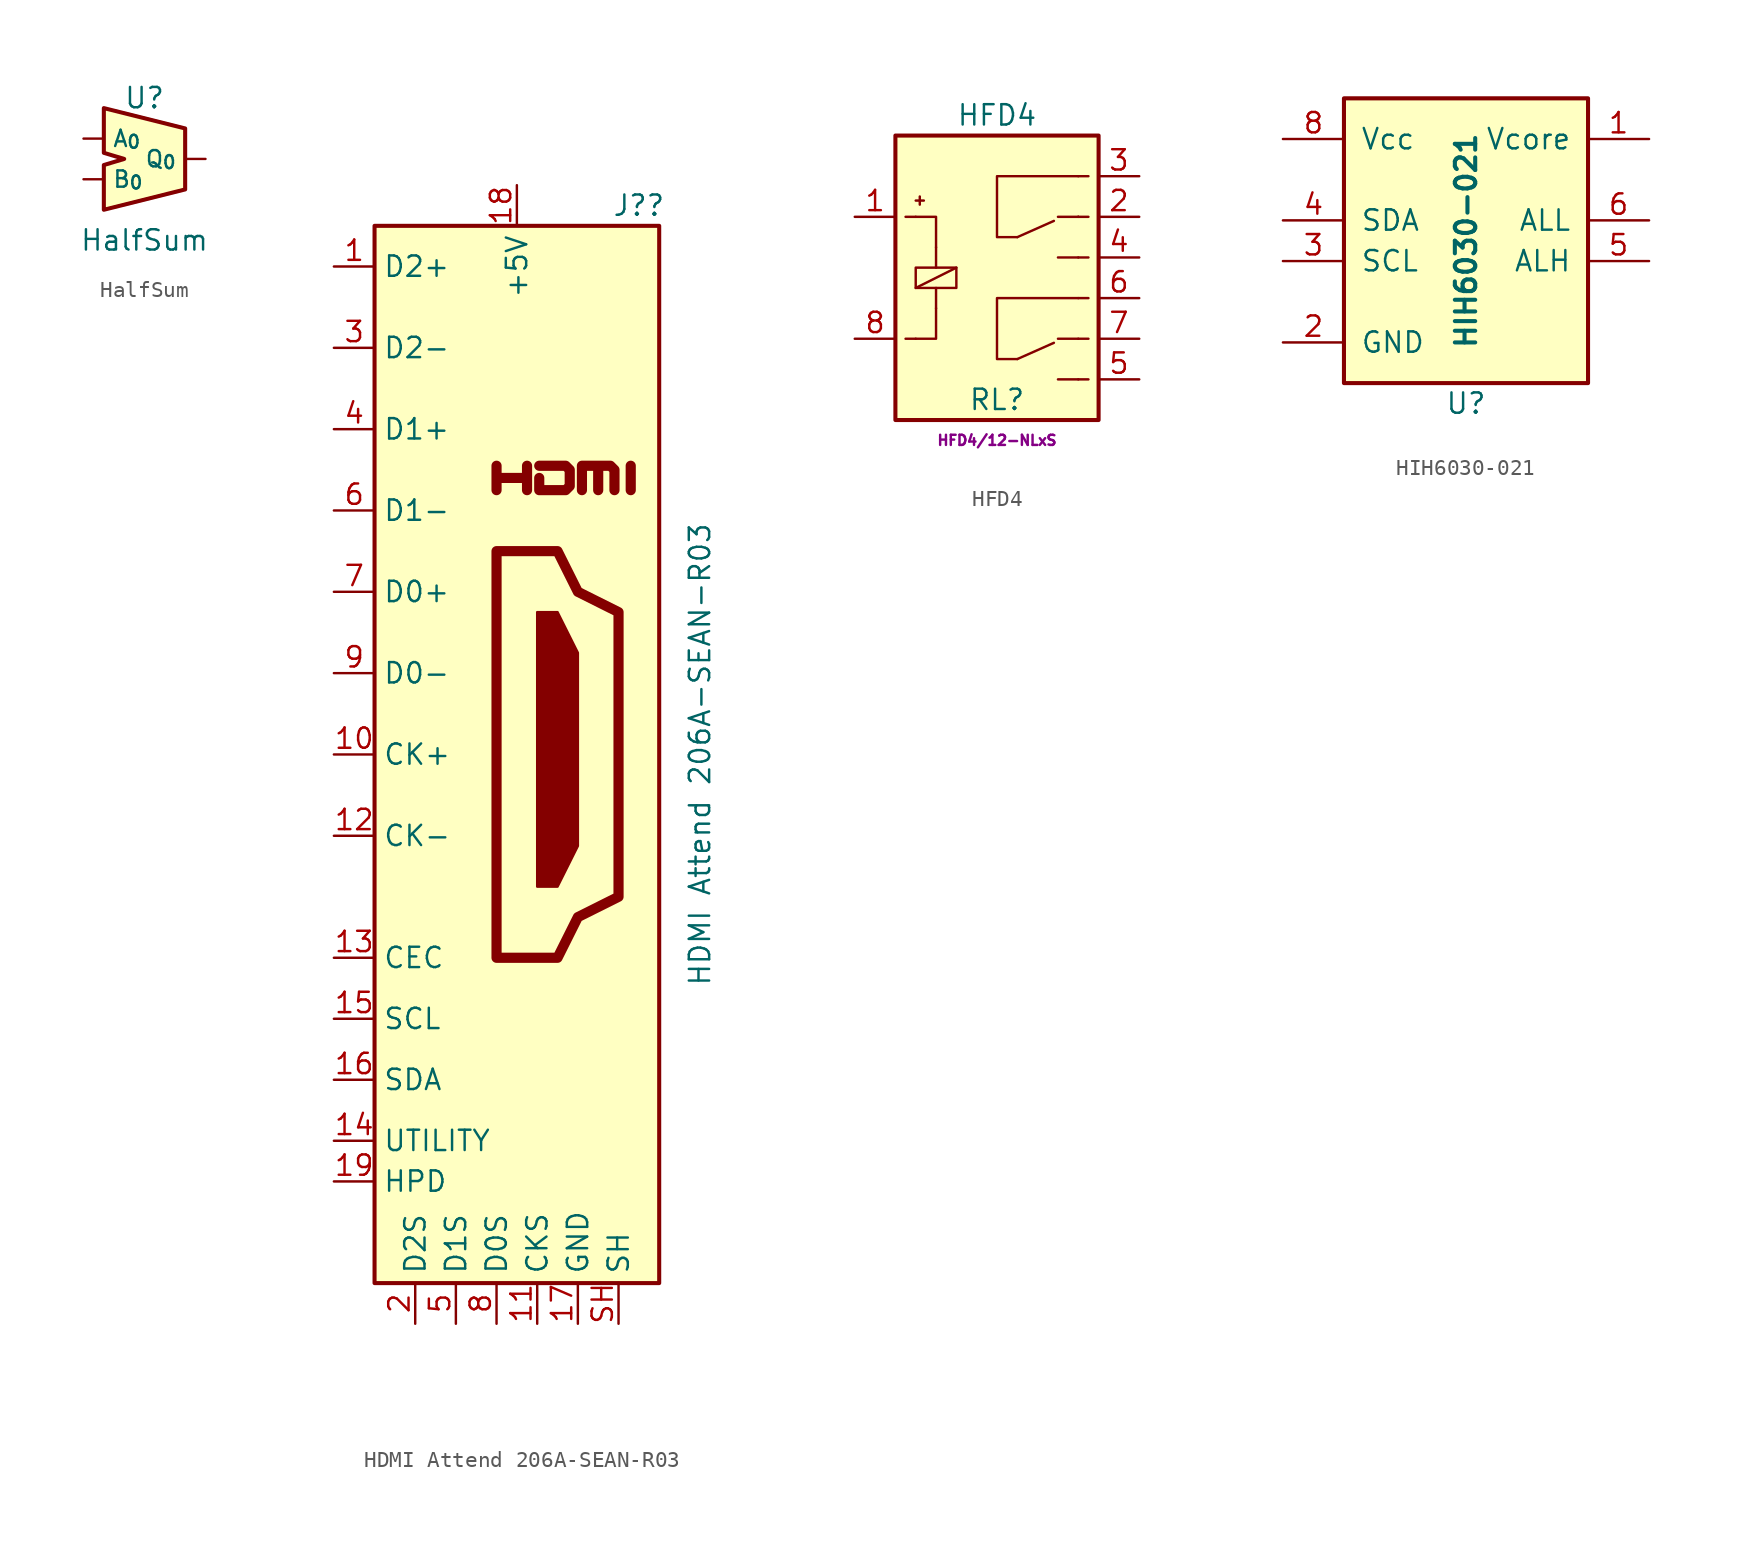
<source format=kicad_sym>
(kicad_symbol_lib
  (version 20231120)
  (generator "kicad_symbol_editor")
  (generator_version "8.0")
  (symbol "HalfSum"
    (property "Reference" "U"
      (at 0 3.81 0)
      (effects (font (size 1.27 1.27))))
    (property "Value" "HalfSum"
      (at 0 -5.08 0)
      (effects (font (size 1.27 1.27))))
    (symbol "HalfSum_0_1"
      (polyline (pts (xy -2.54 3.175) (xy -2.54 0.381) (xy -1.27 0) (xy -2.54 -0.381) (xy -2.54 -3.175) (xy 2.54 -1.905) (xy 2.54 1.905) (xy -2.54 3.175)) (stroke (width 0.254) (type default)) (fill (type background))))
    (symbol "HalfSum_1_1"
      (pin passive line (at -3.81 1.27 0) (length 1.27) (name "A_{0}" (effects (font (size 1.016 1.016)))) (number "" (effects (font (size 1.27 1.27)))))
      (pin passive line (at -3.81 -1.27 0) (length 1.27) (name "B_{0}" (effects (font (size 1.016 1.016)))) (number "" (effects (font (size 1.27 1.27)))))
      (pin passive line (at 3.81 0 180) (length 1.27) (name "Q_{0}" (effects (font (size 1.016 1.016)))) (number "" (effects (font (size 1.27 1.27)))))))
  (symbol "HDMI Attend 206A-SEAN-R03"
    (property "Reference" "J?"
      (at 7.62 34.29 0)
      (effects (font (size 1.27 1.27))))
    (property "Value" "HDMI Attend 206A-SEAN-R03"
      (at 11.43 0 90)
      (effects (font (size 1.27 1.27))))
    (symbol "HDMI Attend 206A-SEAN-R03_0_0"
      (polyline (pts (xy 7.112 16.51) (xy 7.112 18.034)) (stroke (width 0.635) (type default)) (fill (type none)))
      (polyline (pts (xy -1.27 16.51) (xy -1.27 18.034) (xy -1.27 17.272) (xy 0.635 17.272) (xy 0.635 18.034) (xy 0.635 16.51)) (stroke (width 0.635) (type default)) (fill (type none)))
      (polyline (pts (xy 1.397 18.034) (xy 3.048 18.034) (xy 3.302 17.78) (xy 3.302 16.764) (xy 3.048 16.51) (xy 1.397 16.51) (xy 1.397 17.272)) (stroke (width 0.635) (type default)) (fill (type none))))
    (symbol "HDMI Attend 206A-SEAN-R03_0_1"
      (rectangle (start -8.89 33.02) (end 8.89 -33.02) (stroke (width 0.254) (type default)) (fill (type background)))
      (polyline (pts (xy 1.27 8.89) (xy 2.54 8.89) (xy 3.81 6.35) (xy 3.81 -5.715) (xy 2.54 -8.255) (xy 1.27 -8.255) (xy 1.27 8.89)) (stroke (width 0) (type default)) (fill (type outline)))
      (polyline (pts (xy 4.064 16.51) (xy 4.064 18.034) (xy 5.08 18.034) (xy 5.08 16.51) (xy 5.08 18.034) (xy 5.842 18.034) (xy 6.096 17.78) (xy 6.096 16.51)) (stroke (width 0.635) (type default)) (fill (type none)))
      (polyline (pts (xy -1.27 12.7) (xy -1.27 -12.7) (xy 2.54 -12.7) (xy 3.81 -10.16) (xy 6.35 -8.89) (xy 6.35 8.89) (xy 3.81 10.16) (xy 2.54 12.7) (xy -1.27 12.7)) (stroke (width 0.635) (type default)) (fill (type none))))
    (symbol "HDMI Attend 206A-SEAN-R03_1_1"
      (pin passive line (at -11.43 30.48 0) (length 2.54) (name "D2+" (effects (font (size 1.27 1.27)))) (number "1" (effects (font (size 1.27 1.27)))))
      (pin passive line (at -11.43 0 0) (length 2.54) (name "CK+" (effects (font (size 1.27 1.27)))) (number "10" (effects (font (size 1.27 1.27)))))
      (pin power_in line (at 1.27 -35.56 90) (length 2.54) (name "CKS" (effects (font (size 1.27 1.27)))) (number "11" (effects (font (size 1.27 1.27)))))
      (pin passive line (at -11.43 -5.08 0) (length 2.54) (name "CK-" (effects (font (size 1.27 1.27)))) (number "12" (effects (font (size 1.27 1.27)))))
      (pin bidirectional line (at -11.43 -12.7 0) (length 2.54) (name "CEC" (effects (font (size 1.27 1.27)))) (number "13" (effects (font (size 1.27 1.27)))))
      (pin passive line (at -11.43 -24.13 0) (length 2.54) (name "UTILITY" (effects (font (size 1.27 1.27)))) (number "14" (effects (font (size 1.27 1.27)))))
      (pin passive line (at -11.43 -16.51 0) (length 2.54) (name "SCL" (effects (font (size 1.27 1.27)))) (number "15" (effects (font (size 1.27 1.27)))))
      (pin bidirectional line (at -11.43 -20.32 0) (length 2.54) (name "SDA" (effects (font (size 1.27 1.27)))) (number "16" (effects (font (size 1.27 1.27)))))
      (pin power_in line (at 3.81 -35.56 90) (length 2.54) (name "GND" (effects (font (size 1.27 1.27)))) (number "17" (effects (font (size 1.27 1.27)))))
      (pin power_in line (at 0 35.56 270) (length 2.54) (name "+5V" (effects (font (size 1.27 1.27)))) (number "18" (effects (font (size 1.27 1.27)))))
      (pin passive line (at -11.43 -26.67 0) (length 2.54) (name "HPD" (effects (font (size 1.27 1.27)))) (number "19" (effects (font (size 1.27 1.27)))))
      (pin power_in line (at -6.35 -35.56 90) (length 2.54) (name "D2S" (effects (font (size 1.27 1.27)))) (number "2" (effects (font (size 1.27 1.27)))))
      (pin passive line (at -11.43 25.4 0) (length 2.54) (name "D2-" (effects (font (size 1.27 1.27)))) (number "3" (effects (font (size 1.27 1.27)))))
      (pin passive line (at -11.43 20.32 0) (length 2.54) (name "D1+" (effects (font (size 1.27 1.27)))) (number "4" (effects (font (size 1.27 1.27)))))
      (pin power_in line (at -3.81 -35.56 90) (length 2.54) (name "D1S" (effects (font (size 1.27 1.27)))) (number "5" (effects (font (size 1.27 1.27)))))
      (pin passive line (at -11.43 15.24 0) (length 2.54) (name "D1-" (effects (font (size 1.27 1.27)))) (number "6" (effects (font (size 1.27 1.27)))))
      (pin passive line (at -11.43 10.16 0) (length 2.54) (name "D0+" (effects (font (size 1.27 1.27)))) (number "7" (effects (font (size 1.27 1.27)))))
      (pin power_in line (at -1.27 -35.56 90) (length 2.54) (name "D0S" (effects (font (size 1.27 1.27)))) (number "8" (effects (font (size 1.27 1.27)))))
      (pin passive line (at -11.43 5.08 0) (length 2.54) (name "D0-" (effects (font (size 1.27 1.27)))) (number "9" (effects (font (size 1.27 1.27)))))
      (pin passive line (at 6.35 -35.56 90) (length 2.54) (name "SH" (effects (font (size 1.27 1.27)))) (number "SH" (effects (font (size 1.27 1.27)))))))
  (symbol "HFD4"
    (pin_names
      (offset 1.016))
    (property "Reference" "RL"
      (at 0 -7.62 0)
      (effects (font (size 1.27 1.27))))
    (property "Value" "HFD4"
      (at 0 10.16 0)
      (effects (font (size 1.27 1.27))))
    (property "Datasheet" "HFD4/12-NLxS"
      (at 0 -10.16 0)
      (effects (font (size 0.635 0.635))))
    (symbol "HFD4_0_1"
      (polyline (pts (xy -5.715 -3.81) (xy -5.08 -3.81)) (stroke (width 0) (type default)) (fill (type none)))
      (polyline (pts (xy -5.08 -0.635) (xy -2.54 0.635)) (stroke (width 0) (type default)) (fill (type none)))
      (polyline (pts (xy -5.08 3.81) (xy -5.715 3.81)) (stroke (width 0) (type default)) (fill (type none)))
      (polyline (pts (xy -5.08 4.826) (xy -4.572 4.826)) (stroke (width 0) (type default)) (fill (type none)))
      (polyline (pts (xy -3.81 -0.635) (xy -3.81 -1.905)) (stroke (width 0) (type default)) (fill (type none)))
      (polyline (pts (xy -3.81 1.905) (xy -3.81 0.635)) (stroke (width 0) (type default)) (fill (type none)))
      (polyline (pts (xy 1.27 -5.08) (xy 3.556 -4.064)) (stroke (width 0) (type default)) (fill (type none)))
      (polyline (pts (xy 1.27 2.54) (xy 3.556 3.556)) (stroke (width 0) (type default)) (fill (type none)))
      (polyline (pts (xy 3.81 -3.81) (xy 5.08 -3.81)) (stroke (width 0) (type default)) (fill (type none)))
      (polyline (pts (xy 5.08 -6.35) (xy 3.81 -6.35)) (stroke (width 0) (type default)) (fill (type none)))
      (polyline (pts (xy 5.08 -6.35) (xy 5.715 -6.35)) (stroke (width 0) (type default)) (fill (type none)))
      (polyline (pts (xy 5.08 -1.27) (xy 5.715 -1.27)) (stroke (width 0) (type default)) (fill (type none)))
      (polyline (pts (xy 5.08 1.27) (xy 3.81 1.27)) (stroke (width 0) (type default)) (fill (type none)))
      (polyline (pts (xy 5.08 3.81) (xy 3.81 3.81)) (stroke (width 0) (type default)) (fill (type none)))
      (polyline (pts (xy 5.08 3.81) (xy 5.08 3.81)) (stroke (width 0) (type default)) (fill (type none)))
      (polyline (pts (xy 5.08 6.35) (xy 5.715 6.35)) (stroke (width 0) (type default)) (fill (type none)))
      (polyline (pts (xy 5.715 -3.81) (xy 5.08 -3.81)) (stroke (width 0) (type default)) (fill (type none)))
      (polyline (pts (xy 5.715 1.27) (xy 5.08 1.27)) (stroke (width 0) (type default)) (fill (type none)))
      (polyline (pts (xy 5.715 3.81) (xy 5.08 3.81)) (stroke (width 0) (type default)) (fill (type none)))
      (polyline (pts (xy -5.08 -3.81) (xy -3.81 -3.81) (xy -3.81 -1.905)) (stroke (width 0) (type default)) (fill (type none)))
      (polyline (pts (xy -5.08 3.81) (xy -3.81 3.81) (xy -3.81 1.905)) (stroke (width 0) (type default)) (fill (type none)))
      (polyline (pts (xy -4.826 5.08) (xy -4.826 4.826) (xy -4.826 4.572)) (stroke (width 0) (type default)) (fill (type none)))
      (polyline (pts (xy 5.08 -1.27) (xy 0 -1.27) (xy 0 -5.08) (xy 1.27 -5.08)) (stroke (width 0) (type default)) (fill (type none)))
      (polyline (pts (xy 5.08 6.35) (xy 0 6.35) (xy 0 2.54) (xy 1.27 2.54)) (stroke (width 0) (type default)) (fill (type none)))
      (polyline (pts (xy -5.08 0.635) (xy -2.54 0.635) (xy -2.54 -0.635) (xy -5.08 -0.635) (xy -5.08 0.635)) (stroke (width 0) (type default)) (fill (type none)))
      (rectangle (start 6.35 8.89) (end -6.35 -8.89) (stroke (width 0.254) (type default)) (fill (type background))))
    (symbol "HFD4_1_1"
      (pin passive line (at -8.89 3.81 0) (length 2.54) (name "~" (effects (font (size 1.27 1.27)))) (number "1" (effects (font (size 1.27 1.27)))))
      (pin passive line (at 8.89 3.81 180) (length 2.54) (name "~" (effects (font (size 1.27 1.27)))) (number "2" (effects (font (size 1.27 1.27)))))
      (pin passive line (at 8.89 6.35 180) (length 2.54) (name "~" (effects (font (size 1.27 1.27)))) (number "3" (effects (font (size 1.27 1.27)))))
      (pin passive line (at 8.89 1.27 180) (length 2.54) (name "~" (effects (font (size 1.27 1.27)))) (number "4" (effects (font (size 1.27 1.27)))))
      (pin passive line (at 8.89 -6.35 180) (length 2.54) (name "~" (effects (font (size 1.27 1.27)))) (number "5" (effects (font (size 1.27 1.27)))))
      (pin passive line (at 8.89 -1.27 180) (length 2.54) (name "~" (effects (font (size 1.27 1.27)))) (number "6" (effects (font (size 1.27 1.27)))))
      (pin passive line (at 8.89 -3.81 180) (length 2.54) (name "~" (effects (font (size 1.27 1.27)))) (number "7" (effects (font (size 1.27 1.27)))))
      (pin passive line (at -8.89 -3.81 0) (length 2.54) (name "~" (effects (font (size 1.27 1.27)))) (number "8" (effects (font (size 1.27 1.27)))))))
  (symbol "HIH6030-021"
    (pin_names
      (offset 1.016))
    (property "Reference" "U"
      (at 0 -10.16 0)
      (effects (font (size 1.27 1.27))))
    (property "Value" "HIH6030-021"
      (at 0 0 90)
      (effects (font (size 1.27 1.27) (bold yes))))
    (symbol "HIH6030-021_0_1"
      (rectangle (start -7.62 8.89) (end 7.62 -8.89) (stroke (width 0.254) (type default)) (fill (type background))))
    (symbol "HIH6030-021_1_1"
      (pin passive line (at 11.43 6.35 180) (length 3.81) (name "Vcore" (effects (font (size 1.27 1.27)))) (number "1" (effects (font (size 1.27 1.27)))))
      (pin passive line (at -11.43 -6.35 0) (length 3.81) (name "GND" (effects (font (size 1.27 1.27)))) (number "2" (effects (font (size 1.27 1.27)))))
      (pin passive line (at -11.43 -1.27 0) (length 3.81) (name "SCL" (effects (font (size 1.27 1.27)))) (number "3" (effects (font (size 1.27 1.27)))))
      (pin passive line (at -11.43 1.27 0) (length 3.81) (name "SDA" (effects (font (size 1.27 1.27)))) (number "4" (effects (font (size 1.27 1.27)))))
      (pin passive line (at 11.43 -1.27 180) (length 3.81) (name "ALH" (effects (font (size 1.27 1.27)))) (number "5" (effects (font (size 1.27 1.27)))))
      (pin passive line (at 11.43 1.27 180) (length 3.81) (name "ALL" (effects (font (size 1.27 1.27)))) (number "6" (effects (font (size 1.27 1.27)))))
      (pin passive line (at -11.43 6.35 0) (length 3.81) (name "Vcc" (effects (font (size 1.27 1.27)))) (number "8" (effects (font (size 1.27 1.27))))))))
</source>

=======

### Problem details
Locate all lines in the listing above with the word "Attend" and copy them.

### Task response
  (symbol "HDMI Attend 206A-SEAN-R03"
    (property "Value" "HDMI Attend 206A-SEAN-R03"
    (symbol "HDMI Attend 206A-SEAN-R03_0_0"
    (symbol "HDMI Attend 206A-SEAN-R03_0_1"
    (symbol "HDMI Attend 206A-SEAN-R03_1_1"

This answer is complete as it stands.